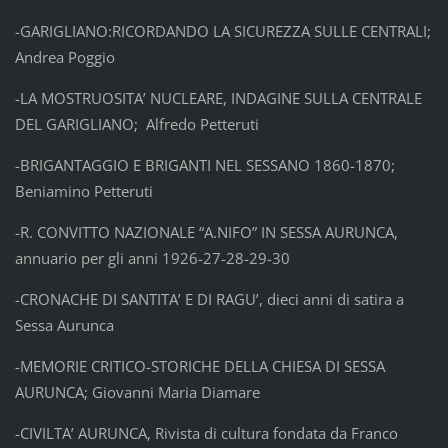
-GARIGLIANO:RICORDANDO LA SICUREZZA SULLE CENTRALI;
Andrea Poggio
-LA MOSTRUOSITA’ NUCLEARE, INDAGINE SULLA CENTRALE
DEL GARIGLIANO; Alfredo Petteruti
-BRIGANTAGGIO E BRIGANTI NEL SESSANO 1860-1870;
Beniamino Petteruti
-R. CONVITTO NAZIONALE “A.NIFO” IN SESSA AURUNCA,
annuario per gli anni 1926-27-28-29-30
-CRONACHE DI SANTITA’ E DI RAGU’, dieci anni di satira a
Sessa Aurunca
-MEMORIE CRITICO-STORICHE DELLA CHIESA DI SESSA
AURUNCA; Giovanni Maria Diamare
-CIVILTA’ AURUNCA, Rivista di cultura fondata da Franco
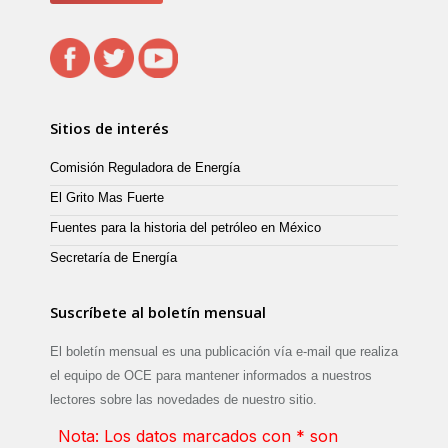
Sitios de interés
Comisión Reguladora de Energía
El Grito Mas Fuerte
Fuentes para la historia del petróleo en México
Secretaría de Energía
Suscríbete al boletín mensual
El boletín mensual es una publicación vía e-mail que realiza
el equipo de OCE para mantener informados a nuestros
lectores sobre las novedades de nuestro sitio.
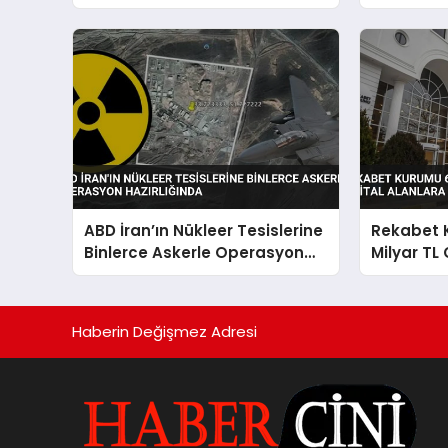
Hakkında
ABD İran’ın Nükleer Tesislerine
Rekabet 
Binlerce Askerle Operasyon
Milyar TL 
Hazırlığında
Alanlara
Haberin Değişmez Adresi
== == ==
## Task
Can you write out all the records again with "boletín mensual" swapped for "boletín quincenal" wherever it occurs, changing nothing else and leaving out the pictures?

## Output
-GARIGLIANO:RICORDANDO LA SICUREZZA SULLE CENTRALI;
Andrea Poggio
-LA MOSTRUOSITA’ NUCLEARE, INDAGINE SULLA CENTRALE
DEL GARIGLIANO; Alfredo Petteruti
-BRIGANTAGGIO E BRIGANTI NEL SESSANO 1860-1870;
Beniamino Petteruti
-R. CONVITTO NAZIONALE “A.NIFO” IN SESSA AURUNCA,
annuario per gli anni 1926-27-28-29-30
-CRONACHE DI SANTITA’ E DI RAGU’, dieci anni di satira a
Sessa Aurunca
-MEMORIE CRITICO-STORICHE DELLA CHIESA DI SESSA
AURUNCA; Giovanni Maria Diamare
-CIVILTA’ AURUNCA, Rivista di cultura fondata da Franco
Sitios de interés
Comisión Reguladora de Energía
El Grito Mas Fuerte
Fuentes para la historia del petróleo en México
Secretaría de Energía
Suscríbete al boletín quincenal
El boletín quincenal es una publicación vía e-mail que realiza
el equipo de OCE para mantener informados a nuestros
lectores sobre las novedades de nuestro sitio.
Hakkında
ABD İran’ın Nükleer Tesislerine
Rekabet 
Binlerce Askerle Operasyon
Milyar TL 
Hazırlığında
Alanlara
Haberin Değişmez Adresi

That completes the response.